While the Republican supervisor from Stanislaus County emphasized that the party’s decline in California long precedes the current president, Olsen said Trump’s “divisiveness, hostility and hate” have accelerated that trend. “It just reinforces in people’s minds that Republicans don’t like people,” Olsen told McClatchy. “Why would somebody go vote for a Republican if they think that person doesn’t even like you?”
McCarthy, however, has assiduously courted the president and embraced a number of Trump’s most divisive proposals. Most recently, he introduced legislation to fully fund Trump’s proposed border wall on the border with Mexico. That’s earned him Trump’s affection (and the label “my Kevin”), which analysts agree can help California.
“For example, let’s say the Trump administration really wanted to make life difficult for, lets say, federal funding for the (University of California) system,” said Whalen. “McCarthy, I think, is the kind of person who has the ability to body block that kind of move. ... He provides a good backdoor channel (to the White House).”

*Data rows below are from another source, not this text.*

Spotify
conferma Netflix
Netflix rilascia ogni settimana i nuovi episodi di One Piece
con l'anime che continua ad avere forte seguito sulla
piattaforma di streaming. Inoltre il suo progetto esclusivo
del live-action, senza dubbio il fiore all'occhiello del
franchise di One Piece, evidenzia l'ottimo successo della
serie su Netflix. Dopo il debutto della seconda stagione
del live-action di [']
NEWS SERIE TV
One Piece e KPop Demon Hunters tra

McCarthy’s national role, however, doesn’t always line up with state interests. He was, for example, an avid supporter of the GOP law to overhaul the tax code, which restricted several deductions that benefited many Californians, as well as a bill to repeal Obamacare, which is broadly popular in the state. And he worked to keep fellow California Republicans on board for those proposals.
Democrats hit California Republicans on both issues relentlessly during the 2018 campaign. Rep. Walters’ vote for the tax overhaul, for example, cost her the support of the National Realtors Association, which opposed the caps on state and local tax deductions. The Realtors’ state and federal arms spent nearly $3.5 million to defeat her.

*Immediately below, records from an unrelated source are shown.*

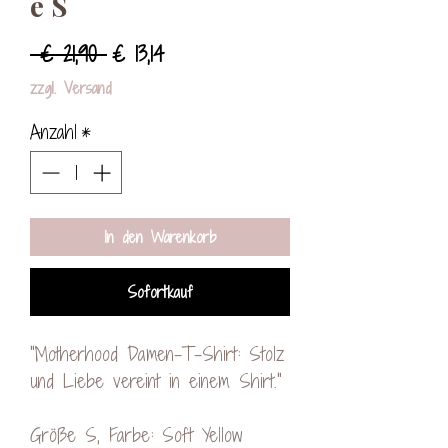
e S
Standardpreis
Sale-
 € 21,90 
€ 13,14
Preis
zzgl. Versand
Anzahl
*
In den Warenkorb
Sofortkauf
"Motherhood Damen-T-Shirt: Stolz
und Liebe vereint in einem Shirt."
Größe S, Farbe: Soft Yellow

Matt Rexroad, a campaign strategist for Knight, said the Los Angeles County congressman’s healthcare vote was an issue in his race against Democrat Katie Hill, which he lost by roughly 10,000 votes and counting. But Rexroad, who also advised McCarthy’s re-election campaign, said the future Minority Leader can’t be held responsible for Republicans’ losses in the state. “I don’t see how anyone gets there,” he said. The election results were “not isolated to California.”
McCarthy, himself, pointed to historical trends to explain Republicans’ losses last week. “One of the things that happens when a party wins the White House, on average they lose 32 (House) seats,” he said on NBC Thursday morning. “So we knew history was against us.”

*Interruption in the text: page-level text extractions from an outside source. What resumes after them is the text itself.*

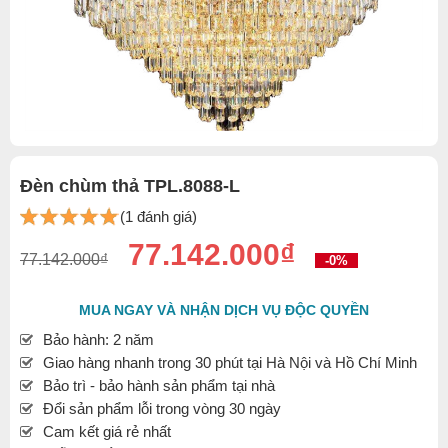
Đèn chùm thả TPL.8088-L
(1 đánh giá)
77.142.000₫
77.142.000₫
-0%
MUA NGAY VÀ NHẬN DỊCH VỤ ĐỘC QUYỀN
Bảo hành: 2 năm
Giao hàng nhanh trong 30 phút tại Hà Nội và Hồ Chí Minh
Bảo trì - bảo hành sản phẩm tại nhà
Đổi sản phẩm lỗi trong vòng 30 ngày
Cam kết giá rẻ nhất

Another culprit? Former New York City Mayor Michael Bloomberg. He “spent more than $100 million” on the election, McCarthy noted Wednesday in Washington. “Michael Bloomberg was very effective at defeating a lot of Republican women … You look at what he did in California.”
According to federal campaign finance records, Bloomberg’s Super PAC spent a total of $10.3 million on California House races. $9.6 million of that went to just two districts held by male Republicans, Knight and Rohrabacher. A Super PAC supporting House Republicans, the Congressional Leadership Fund, spent roughly the same amount on those two races — $5.8 million to support Knight and $4 million to boost Rohrabacher, federal records show.
McCarthy remained confident Wednesday that House Republicans will be able to win back suburban areas in the next election. “We’re going to have to work harder, I think our message is going to have be clearer,” he said.
In California, analysts say what Republicans will have be particularly clear about are their differences with the White House. Republicans in so-called “blue states” have to run “more aggressively away from the national brand,” said Schnur. “We didn’t see much of that this year in California.”
Olsen said that until recently, she thought Republicans in the state could try to walk a middle line — not embracing Trump but also not “throwing him under the bus.” She no longer believes that’s enough. “I think that Trump has created such toxicity within the Republican brand that it has to be called out, specifically called out, and a different way has to be modeled,” she said.